A capacidade de gerar sentimentos em si mesmo é potencial transformador a maximizar o intelecto humano para decidir e deliberar com equanimidade, mesmo nas situações mais difíceis. O controle reflexivo das emoções, ao promover o crescimento emocional e intelectual, engendra-nos, gradualmente, mais tolerância às reações emocionais, sejam elas agradáveis ou desagradáveis.

Compreendendo melhor as opiniões e os sentimentos dos outros, sem exagero ou diminuição de sua importância, aprendemos a refrear ou descarregar as emoções nos momentos apropriados, produzindo – ou manutenindo – a harmonia na relação de convivência, harmonia esta tão necessária às atuais sociedades, adoecidas pelas mazelas desenfreadas da competição material e da intolerância generalizada, que fazem do convívio social algo quase insuportável.

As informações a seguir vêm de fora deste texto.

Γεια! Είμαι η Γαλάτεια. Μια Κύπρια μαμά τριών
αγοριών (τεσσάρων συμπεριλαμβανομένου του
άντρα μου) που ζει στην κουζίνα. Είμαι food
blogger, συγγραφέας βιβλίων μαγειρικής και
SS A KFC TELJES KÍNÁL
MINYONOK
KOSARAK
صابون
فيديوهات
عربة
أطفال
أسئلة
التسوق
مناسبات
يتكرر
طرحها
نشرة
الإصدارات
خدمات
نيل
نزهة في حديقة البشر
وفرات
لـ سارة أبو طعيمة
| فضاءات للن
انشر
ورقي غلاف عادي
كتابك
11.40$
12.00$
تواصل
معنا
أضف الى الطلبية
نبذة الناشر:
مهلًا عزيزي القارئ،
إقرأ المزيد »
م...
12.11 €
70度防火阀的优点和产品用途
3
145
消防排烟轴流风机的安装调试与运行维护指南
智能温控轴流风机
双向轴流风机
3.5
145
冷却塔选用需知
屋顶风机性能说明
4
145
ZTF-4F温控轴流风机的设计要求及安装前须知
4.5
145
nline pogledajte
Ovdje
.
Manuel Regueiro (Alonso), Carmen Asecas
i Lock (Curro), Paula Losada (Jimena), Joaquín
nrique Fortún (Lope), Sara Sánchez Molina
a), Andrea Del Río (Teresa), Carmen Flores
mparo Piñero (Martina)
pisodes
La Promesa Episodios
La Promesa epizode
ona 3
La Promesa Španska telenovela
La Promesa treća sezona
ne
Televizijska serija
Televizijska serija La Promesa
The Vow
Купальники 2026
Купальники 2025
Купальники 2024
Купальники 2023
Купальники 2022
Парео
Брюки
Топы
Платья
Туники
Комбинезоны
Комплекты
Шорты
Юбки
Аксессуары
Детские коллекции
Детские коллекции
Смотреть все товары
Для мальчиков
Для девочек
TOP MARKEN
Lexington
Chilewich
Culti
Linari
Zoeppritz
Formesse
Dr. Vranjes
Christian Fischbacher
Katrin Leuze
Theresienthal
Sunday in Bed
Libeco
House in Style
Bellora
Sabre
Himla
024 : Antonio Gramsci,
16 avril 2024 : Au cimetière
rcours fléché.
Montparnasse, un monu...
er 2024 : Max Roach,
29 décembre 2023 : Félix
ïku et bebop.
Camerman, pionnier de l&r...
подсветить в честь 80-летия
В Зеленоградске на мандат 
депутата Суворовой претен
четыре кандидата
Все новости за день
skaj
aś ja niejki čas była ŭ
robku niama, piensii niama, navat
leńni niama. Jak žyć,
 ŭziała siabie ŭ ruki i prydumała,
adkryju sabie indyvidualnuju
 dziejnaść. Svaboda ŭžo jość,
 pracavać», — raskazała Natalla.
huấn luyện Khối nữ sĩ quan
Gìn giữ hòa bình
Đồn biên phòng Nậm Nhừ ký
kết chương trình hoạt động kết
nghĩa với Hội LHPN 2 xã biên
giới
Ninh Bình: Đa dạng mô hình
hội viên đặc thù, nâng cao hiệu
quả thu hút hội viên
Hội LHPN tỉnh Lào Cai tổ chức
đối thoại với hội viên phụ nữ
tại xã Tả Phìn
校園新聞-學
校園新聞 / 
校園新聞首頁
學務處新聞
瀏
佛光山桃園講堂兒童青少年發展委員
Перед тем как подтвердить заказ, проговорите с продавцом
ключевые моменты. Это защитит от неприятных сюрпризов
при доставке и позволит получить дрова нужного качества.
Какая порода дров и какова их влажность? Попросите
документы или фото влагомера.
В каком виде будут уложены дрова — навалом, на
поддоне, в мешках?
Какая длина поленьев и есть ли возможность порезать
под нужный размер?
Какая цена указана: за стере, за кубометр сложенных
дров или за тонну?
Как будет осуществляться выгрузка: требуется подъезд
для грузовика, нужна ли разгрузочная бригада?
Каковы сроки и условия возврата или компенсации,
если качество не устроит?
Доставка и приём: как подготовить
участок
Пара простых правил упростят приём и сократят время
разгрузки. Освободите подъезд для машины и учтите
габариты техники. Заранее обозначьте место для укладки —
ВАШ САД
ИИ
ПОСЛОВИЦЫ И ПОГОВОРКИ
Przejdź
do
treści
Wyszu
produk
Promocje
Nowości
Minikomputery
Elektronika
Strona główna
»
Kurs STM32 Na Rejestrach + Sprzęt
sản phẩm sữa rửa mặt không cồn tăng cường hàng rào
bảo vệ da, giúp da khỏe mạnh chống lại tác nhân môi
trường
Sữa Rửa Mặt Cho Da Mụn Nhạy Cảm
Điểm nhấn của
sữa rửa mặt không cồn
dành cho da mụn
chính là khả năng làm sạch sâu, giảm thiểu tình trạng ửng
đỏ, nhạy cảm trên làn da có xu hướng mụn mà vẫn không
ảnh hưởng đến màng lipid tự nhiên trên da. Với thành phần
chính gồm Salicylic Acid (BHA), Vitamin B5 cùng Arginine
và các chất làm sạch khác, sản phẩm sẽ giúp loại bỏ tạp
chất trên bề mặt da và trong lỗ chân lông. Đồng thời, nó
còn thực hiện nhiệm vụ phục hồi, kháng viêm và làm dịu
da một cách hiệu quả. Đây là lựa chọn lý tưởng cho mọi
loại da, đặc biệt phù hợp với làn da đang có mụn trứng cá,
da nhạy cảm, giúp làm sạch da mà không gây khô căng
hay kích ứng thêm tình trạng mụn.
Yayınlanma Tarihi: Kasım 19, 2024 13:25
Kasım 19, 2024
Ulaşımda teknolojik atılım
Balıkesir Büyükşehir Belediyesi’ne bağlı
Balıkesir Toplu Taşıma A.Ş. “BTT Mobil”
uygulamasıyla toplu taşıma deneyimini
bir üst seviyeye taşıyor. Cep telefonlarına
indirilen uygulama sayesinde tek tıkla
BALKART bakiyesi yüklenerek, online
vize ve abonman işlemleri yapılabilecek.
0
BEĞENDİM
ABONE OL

Pensar que a felicidade depende da ação dos outros ou das circunstâncias é enganar-se, é arrumar desculpa para ser triste. Inteligência emocional é um campo vasto que exige muito estudo e aprofundamento. Pesquise, investigue, construa-se e edifique a felicidade em ti e em torno de ti.

Pense nisso, estudemos isso.
Muita paz.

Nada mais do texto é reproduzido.